Local city tax proposals off the table

August 5, 2008 7:31:05 PM PDT
The Bay Area already pays some of the highest sales tax rates in the state. Sonoma, Marin and Napa counties all pay 7.75 cents on the dollar. Contra Costa, San Mateo, Santa Clara are at 8.25 percent. In San Francisco, you'll pay 8.5 percent, and Alameda has the highest sales tax in the state at 8.75 percent.

Some Bay Area cities have been considering increasing the local sales tax even further, but that idea may have disappeared.
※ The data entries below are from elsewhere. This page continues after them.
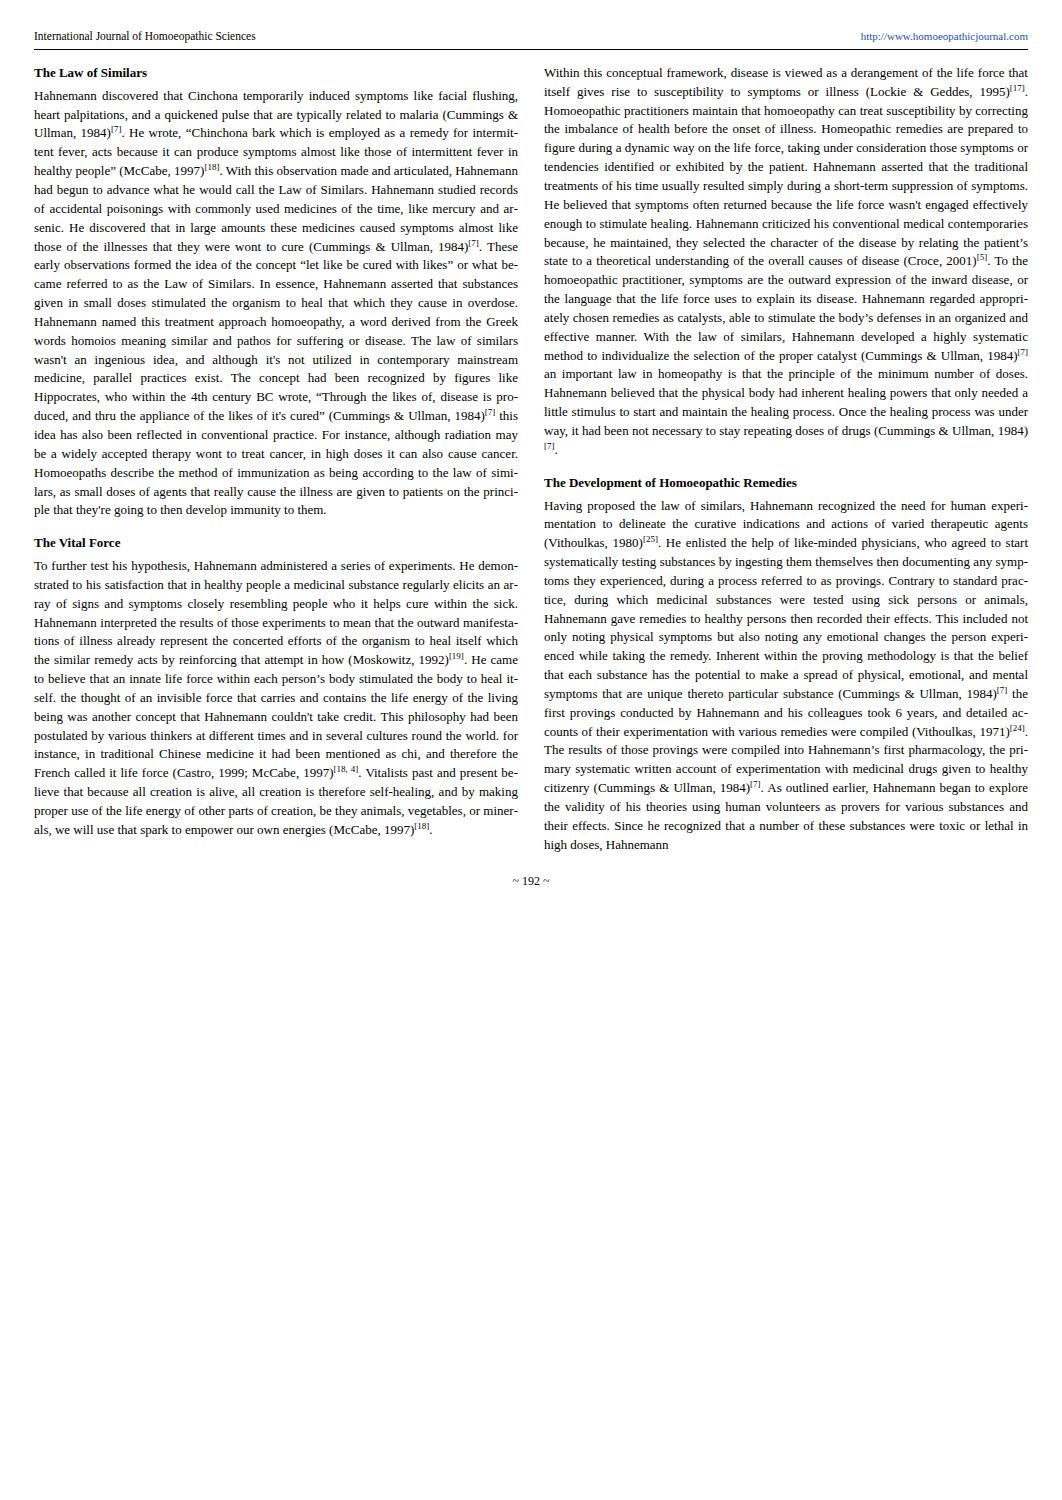International Journal of Homoeopathic Sciences http://www.homoeopathicjournal.com
The Law of Similars
Hahnemann discovered that Cinchona temporarily induced symptoms like facial flushing, heart palpitations, and a quickened pulse that are typically related to malaria (Cummings & Ullman, 1984)[7]. He wrote, “Chinchona bark which is employed as a remedy for intermittent fever, acts because it can produce symptoms almost like those of intermittent fever in healthy people” (McCabe, 1997)[18]. With this observation made and articulated, Hahnemann had begun to advance what he would call the Law of Similars. Hahnemann studied records of accidental poisonings with commonly used medicines of the time, like mercury and arsenic. He discovered that in large amounts these medicines caused symptoms almost like those of the illnesses that they were wont to cure (Cummings & Ullman, 1984)[7]. These early observations formed the idea of the concept “let like be cured with likes” or what became referred to as the Law of Similars. In essence, Hahnemann asserted that substances given in small doses stimulated the organism to heal that which they cause in overdose. Hahnemann named this treatment approach homoeopathy, a word derived from the Greek words homoios meaning similar and pathos for suffering or disease. The law of similars wasn't an ingenious idea, and although it's not utilized in contemporary mainstream medicine, parallel practices exist. The concept had been recognized by figures like Hippocrates, who within the 4th century BC wrote, “Through the likes of, disease is produced, and thru the appliance of the likes of it's cured” (Cummings & Ullman, 1984)[7] this idea has also been reflected in conventional practice. For instance, although radiation may be a widely accepted therapy wont to treat cancer, in high doses it can also cause cancer. Homoeopaths describe the method of immunization as being according to the law of similars, as small doses of agents that really cause the illness are given to patients on the principle that they're going to then develop immunity to them.
The Vital Force
To further test his hypothesis, Hahnemann administered a series of experiments. He demonstrated to his satisfaction that in healthy people a medicinal substance regularly elicits an array of signs and symptoms closely resembling people who it helps cure within the sick. Hahnemann interpreted the results of those experiments to mean that the outward manifestations of illness already represent the concerted efforts of the organism to heal itself which the similar remedy acts by reinforcing that attempt in how (Moskowitz, 1992)[19]. He came to believe that an innate life force within each person’s body stimulated the body to heal itself. the thought of an invisible force that carries and contains the life energy of the living being was another concept that Hahnemann couldn't take credit. This philosophy had been postulated by various thinkers at different times and in several cultures round the world. for instance, in traditional Chinese medicine it had been mentioned as chi, and therefore the French called it life force (Castro, 1999; McCabe, 1997)[18, 4]. Vitalists past and present believe that because all creation is alive, all creation is therefore self-healing, and by making proper use of the life energy of other parts of creation, be they animals, vegetables, or minerals, we will use that spark to empower our own energies (McCabe, 1997)[18].
Within this conceptual framework, disease is viewed as a derangement of the life force that itself gives rise to susceptibility to symptoms or illness (Lockie & Geddes, 1995)[17]. Homoeopathic practitioners maintain that homoeopathy can treat susceptibility by correcting the imbalance of health before the onset of illness. Homeopathic remedies are prepared to figure during a dynamic way on the life force, taking under consideration those symptoms or tendencies identified or exhibited by the patient. Hahnemann asserted that the traditional treatments of his time usually resulted simply during a short-term suppression of symptoms. He believed that symptoms often returned because the life force wasn't engaged effectively enough to stimulate healing. Hahnemann criticized his conventional medical contemporaries because, he maintained, they selected the character of the disease by relating the patient’s state to a theoretical understanding of the overall causes of disease (Croce, 2001)[5]. To the homoeopathic practitioner, symptoms are the outward expression of the inward disease, or the language that the life force uses to explain its disease. Hahnemann regarded appropriately chosen remedies as catalysts, able to stimulate the body’s defenses in an organized and effective manner. With the law of similars, Hahnemann developed a highly systematic method to individualize the selection of the proper catalyst (Cummings & Ullman, 1984)[7] an important law in homeopathy is that the principle of the minimum number of doses. Hahnemann believed that the physical body had inherent healing powers that only needed a little stimulus to start and maintain the healing process. Once the healing process was under way, it had been not necessary to stay repeating doses of drugs (Cummings & Ullman, 1984)[7].
The Development of Homoeopathic Remedies
Having proposed the law of similars, Hahnemann recognized the need for human experimentation to delineate the curative indications and actions of varied therapeutic agents (Vithoulkas, 1980)[25]. He enlisted the help of like-minded physicians, who agreed to start systematically testing substances by ingesting them themselves then documenting any symptoms they experienced, during a process referred to as provings. Contrary to standard practice, during which medicinal substances were tested using sick persons or animals, Hahnemann gave remedies to healthy persons then recorded their effects. This included not only noting physical symptoms but also noting any emotional changes the person experienced while taking the remedy. Inherent within the proving methodology is that the belief that each substance has the potential to make a spread of physical, emotional, and mental symptoms that are unique thereto particular substance (Cummings & Ullman, 1984)[7] the first provings conducted by Hahnemann and his colleagues took 6 years, and detailed accounts of their experimentation with various remedies were compiled (Vithoulkas, 1971)[24]. The results of those provings were compiled into Hahnemann’s first pharmacology, the primary systematic written account of experimentation with medicinal drugs given to healthy citizenry (Cummings & Ullman, 1984)[7]. As outlined earlier, Hahnemann began to explore the validity of his theories using human volunteers as provers for various substances and their effects. Since he recognized that a number of these substances were toxic or lethal in high doses, Hahnemann
~ 192 ~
A video that Lafayette officials call "Municipal Finance 101" was posted on YouTube. It describes how very little local governments get to keep of the money collected from property taxes and other sources.

"It's not readily apparent to everyone that there are restrictions on the uses of our funds. So we thought it was important to show that some money can be used for some purposes, and some money can only be used for others," says City Council member Carl Andury.

That's why leaders in Lafayette, San Carlos and Napa County all wanted to put sales tax measures on the November ballot to pay for things like road improvements -- but, not anymore.

On Tuesday morning in Napa County, supervisors tabled their sales tax initiative, now that Governor Schwarzenegger wants to do the same thing.

"The sort of final straw that broke the camel's back here was that the Governor announced he's seeking a one cent sales tax increase to be on the exact same ballot," says Jim Leddy of the Napa Co. Transportation Agency.

Lafayette and San Carlos shelved their sales tax measure too in recent days.

Larry Tramutola is a consultant to local governments wanting to pass tax initiatives.

"The beauty about the sales taxes in the local communities is that all that money stays local. Now the Governor's measure, that money's going to be taken from the local community and spread out to who know what statewide," says Larry Tramutola, a consultant to local governments wanting to pass tax initiatives.

Not everyone is giving up on a local sales tax increase. Marin and Sonoma counties plan to go ahead with their 1/2 cent proposal -- money that would be used to fund a new commuter train system.